YOUNGSTOWN, Ohio (WKBN) – A designer drug that has been linked to a number of bizarre incidents is making headlines again, but agencies in the Mahoning Valley have been seizing synthetic drugs like it for about five years.

Medical professionals describe Flakka as “cheap and highly addictive.” It can cause temporary insanity and violent outbursts, according to doctors.

Police in Florida say a 19-year-old college student may have been on the hallucinogen, often referred to as bath salts, when he allegedly stabbed a couple and ate one of the victim’s faces.

“What happens is you get all of your adrenaline released and all of your serotonin released at the same time,” said Dr. Laura Markley, a child and adolescent psychiatrist. “You not only become very agitated, but you hallucinate and you become disengaged with reality.”

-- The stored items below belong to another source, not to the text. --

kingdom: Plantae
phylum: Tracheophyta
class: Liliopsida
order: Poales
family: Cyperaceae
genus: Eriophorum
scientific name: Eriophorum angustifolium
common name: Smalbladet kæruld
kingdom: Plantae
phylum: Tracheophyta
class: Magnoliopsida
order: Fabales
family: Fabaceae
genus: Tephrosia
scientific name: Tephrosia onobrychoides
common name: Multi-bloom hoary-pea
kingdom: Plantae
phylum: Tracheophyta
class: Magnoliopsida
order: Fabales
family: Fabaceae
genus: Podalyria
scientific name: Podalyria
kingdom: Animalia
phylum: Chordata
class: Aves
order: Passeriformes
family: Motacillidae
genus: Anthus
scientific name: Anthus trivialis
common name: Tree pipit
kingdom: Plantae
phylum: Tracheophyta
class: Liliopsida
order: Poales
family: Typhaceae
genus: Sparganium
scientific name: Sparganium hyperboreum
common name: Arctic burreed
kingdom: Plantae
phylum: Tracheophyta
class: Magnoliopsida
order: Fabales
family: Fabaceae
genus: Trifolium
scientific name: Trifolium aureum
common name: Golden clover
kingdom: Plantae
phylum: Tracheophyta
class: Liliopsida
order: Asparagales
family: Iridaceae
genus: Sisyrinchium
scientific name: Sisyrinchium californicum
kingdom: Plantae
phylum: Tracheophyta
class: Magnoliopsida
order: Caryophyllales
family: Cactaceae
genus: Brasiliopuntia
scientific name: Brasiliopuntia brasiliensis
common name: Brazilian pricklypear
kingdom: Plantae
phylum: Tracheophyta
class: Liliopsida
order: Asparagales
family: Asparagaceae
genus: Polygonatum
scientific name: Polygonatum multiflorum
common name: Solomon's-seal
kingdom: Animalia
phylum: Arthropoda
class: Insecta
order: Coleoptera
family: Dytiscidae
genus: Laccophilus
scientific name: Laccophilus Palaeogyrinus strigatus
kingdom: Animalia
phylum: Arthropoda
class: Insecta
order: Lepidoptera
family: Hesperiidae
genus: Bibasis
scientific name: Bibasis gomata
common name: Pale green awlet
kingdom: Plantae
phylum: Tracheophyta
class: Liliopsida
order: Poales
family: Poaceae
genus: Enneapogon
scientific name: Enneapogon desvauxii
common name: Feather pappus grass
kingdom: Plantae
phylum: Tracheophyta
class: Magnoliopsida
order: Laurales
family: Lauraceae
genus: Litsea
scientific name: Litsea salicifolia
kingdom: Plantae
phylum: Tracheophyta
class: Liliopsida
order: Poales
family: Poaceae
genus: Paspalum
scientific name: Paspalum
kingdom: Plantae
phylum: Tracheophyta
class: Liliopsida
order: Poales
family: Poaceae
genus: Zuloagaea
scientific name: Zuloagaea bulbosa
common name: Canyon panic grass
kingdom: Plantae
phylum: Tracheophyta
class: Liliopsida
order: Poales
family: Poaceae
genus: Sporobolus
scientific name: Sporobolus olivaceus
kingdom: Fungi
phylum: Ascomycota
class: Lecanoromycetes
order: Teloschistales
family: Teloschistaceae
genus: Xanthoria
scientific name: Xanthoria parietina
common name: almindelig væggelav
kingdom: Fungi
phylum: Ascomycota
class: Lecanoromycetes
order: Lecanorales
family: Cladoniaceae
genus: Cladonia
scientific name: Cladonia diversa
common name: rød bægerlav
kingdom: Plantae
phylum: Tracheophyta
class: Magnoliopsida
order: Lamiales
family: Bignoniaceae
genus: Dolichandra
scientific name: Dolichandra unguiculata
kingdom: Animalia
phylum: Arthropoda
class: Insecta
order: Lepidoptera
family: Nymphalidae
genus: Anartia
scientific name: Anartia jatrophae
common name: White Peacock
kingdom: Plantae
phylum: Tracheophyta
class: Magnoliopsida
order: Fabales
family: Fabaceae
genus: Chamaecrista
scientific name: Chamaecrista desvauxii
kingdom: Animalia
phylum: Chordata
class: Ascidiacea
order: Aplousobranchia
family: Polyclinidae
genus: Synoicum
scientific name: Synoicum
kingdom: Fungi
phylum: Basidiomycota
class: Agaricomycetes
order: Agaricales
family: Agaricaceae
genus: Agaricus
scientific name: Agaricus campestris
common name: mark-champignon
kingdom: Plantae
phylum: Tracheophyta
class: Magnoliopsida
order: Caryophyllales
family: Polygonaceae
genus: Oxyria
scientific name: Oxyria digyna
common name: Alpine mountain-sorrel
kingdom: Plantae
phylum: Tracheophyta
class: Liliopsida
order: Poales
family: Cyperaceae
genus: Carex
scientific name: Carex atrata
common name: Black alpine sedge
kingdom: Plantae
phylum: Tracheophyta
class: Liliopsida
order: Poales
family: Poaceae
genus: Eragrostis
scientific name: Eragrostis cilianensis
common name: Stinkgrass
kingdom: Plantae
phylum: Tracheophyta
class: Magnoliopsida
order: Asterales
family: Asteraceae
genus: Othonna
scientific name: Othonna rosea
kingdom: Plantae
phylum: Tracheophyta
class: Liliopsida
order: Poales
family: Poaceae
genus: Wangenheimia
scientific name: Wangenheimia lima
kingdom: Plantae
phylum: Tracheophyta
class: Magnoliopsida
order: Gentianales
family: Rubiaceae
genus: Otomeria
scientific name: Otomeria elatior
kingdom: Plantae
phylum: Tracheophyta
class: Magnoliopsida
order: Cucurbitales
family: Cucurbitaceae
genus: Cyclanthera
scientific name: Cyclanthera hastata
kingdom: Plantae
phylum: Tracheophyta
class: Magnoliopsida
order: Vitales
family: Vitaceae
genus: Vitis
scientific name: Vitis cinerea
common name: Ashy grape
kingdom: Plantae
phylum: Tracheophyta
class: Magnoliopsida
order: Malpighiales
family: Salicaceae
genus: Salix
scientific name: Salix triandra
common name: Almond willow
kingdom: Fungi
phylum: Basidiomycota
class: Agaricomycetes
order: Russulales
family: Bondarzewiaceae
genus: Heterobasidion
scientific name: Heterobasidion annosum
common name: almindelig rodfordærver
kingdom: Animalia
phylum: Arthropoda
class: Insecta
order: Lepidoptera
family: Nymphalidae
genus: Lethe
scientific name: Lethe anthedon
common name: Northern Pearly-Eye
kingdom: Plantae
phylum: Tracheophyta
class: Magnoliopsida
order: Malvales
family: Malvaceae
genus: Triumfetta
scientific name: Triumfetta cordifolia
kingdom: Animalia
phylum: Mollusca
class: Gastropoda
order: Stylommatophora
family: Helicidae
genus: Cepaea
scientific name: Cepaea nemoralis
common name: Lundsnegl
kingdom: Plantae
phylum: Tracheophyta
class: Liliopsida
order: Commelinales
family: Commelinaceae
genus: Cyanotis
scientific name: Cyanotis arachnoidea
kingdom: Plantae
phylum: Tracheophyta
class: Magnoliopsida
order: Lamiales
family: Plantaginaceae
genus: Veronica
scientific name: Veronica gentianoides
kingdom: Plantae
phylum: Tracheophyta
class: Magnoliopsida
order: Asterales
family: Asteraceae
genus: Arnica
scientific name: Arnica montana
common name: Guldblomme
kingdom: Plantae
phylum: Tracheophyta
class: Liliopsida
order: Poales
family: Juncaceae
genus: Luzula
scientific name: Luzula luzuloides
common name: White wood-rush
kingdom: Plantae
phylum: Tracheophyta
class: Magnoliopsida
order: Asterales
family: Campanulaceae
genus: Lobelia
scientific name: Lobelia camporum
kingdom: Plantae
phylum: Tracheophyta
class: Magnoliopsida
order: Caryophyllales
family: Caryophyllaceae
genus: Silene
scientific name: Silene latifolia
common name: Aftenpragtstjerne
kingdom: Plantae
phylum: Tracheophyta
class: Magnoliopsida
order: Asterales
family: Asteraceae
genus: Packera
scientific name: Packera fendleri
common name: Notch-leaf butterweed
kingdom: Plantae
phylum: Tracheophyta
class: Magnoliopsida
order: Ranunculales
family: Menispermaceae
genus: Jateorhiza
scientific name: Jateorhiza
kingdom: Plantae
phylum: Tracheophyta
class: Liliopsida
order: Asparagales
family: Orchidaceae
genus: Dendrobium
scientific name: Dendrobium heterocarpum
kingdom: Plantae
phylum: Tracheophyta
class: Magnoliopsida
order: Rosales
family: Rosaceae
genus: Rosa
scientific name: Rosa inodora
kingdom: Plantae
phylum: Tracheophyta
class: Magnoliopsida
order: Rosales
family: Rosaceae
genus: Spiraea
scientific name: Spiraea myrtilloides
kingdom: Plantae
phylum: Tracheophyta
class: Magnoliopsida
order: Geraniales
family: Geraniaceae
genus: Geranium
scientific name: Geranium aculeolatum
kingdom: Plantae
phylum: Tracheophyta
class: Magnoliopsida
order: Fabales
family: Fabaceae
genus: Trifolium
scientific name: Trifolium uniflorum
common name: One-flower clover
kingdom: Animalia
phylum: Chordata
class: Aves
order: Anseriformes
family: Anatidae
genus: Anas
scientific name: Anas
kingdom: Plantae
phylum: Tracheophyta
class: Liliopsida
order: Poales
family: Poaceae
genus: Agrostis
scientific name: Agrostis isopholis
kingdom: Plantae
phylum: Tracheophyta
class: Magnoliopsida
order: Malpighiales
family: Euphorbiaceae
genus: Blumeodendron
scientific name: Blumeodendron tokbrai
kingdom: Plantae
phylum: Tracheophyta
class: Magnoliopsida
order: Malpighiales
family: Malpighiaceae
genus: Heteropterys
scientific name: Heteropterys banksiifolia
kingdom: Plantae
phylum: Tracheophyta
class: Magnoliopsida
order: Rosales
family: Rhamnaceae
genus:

She says Flakka causes delusions, making users believe they have superhuman powers.

“Your heart starts beating faster, your temperature starts to rise. You can get a temperature of over 105 degrees.”

These synthetic drugs can also lead to a dangerous surge in body chemicals with potentially catastrophic results. Markley says just one dose can be deadly.

“It has caused several deaths in Florida, Tennessee, Kentucky and now it does seem to be making its way into southern Ohio.”

Experts say the product has become more dangerous recently, as dealers have begun altering the chemical makeup of the drugs in an attempt to stay ahead of law enforcement. Drug tests cannot detect the new chemical makeup.

Flakka hasn’t made quite an impact in the Mahoning Valley, even though agencies have seen other synthetics like K2 and the synthetic marijuana.

“It’s really something that hasn’t been on our radar, and that’s primarily because heroin is so over the top in our area right now. We’re just not seeing as much of these pieces of synthetics coming in,” said Angela McClellan, director of the Coalition for a Drug-Free Mahoning Valley.

Markley says that just because the drug isn’t in the area does not mean people shouldn’t worry about it.

“It doesn’t matter where you are, you can and do have access to them.”

A federal crackdown on synthetic drugs a couple of years ago seemed to help law enforcement get a handle on the trend. That’s why several local police departments say the biggest trend they’re seeing now continues to be the heroin epidemic.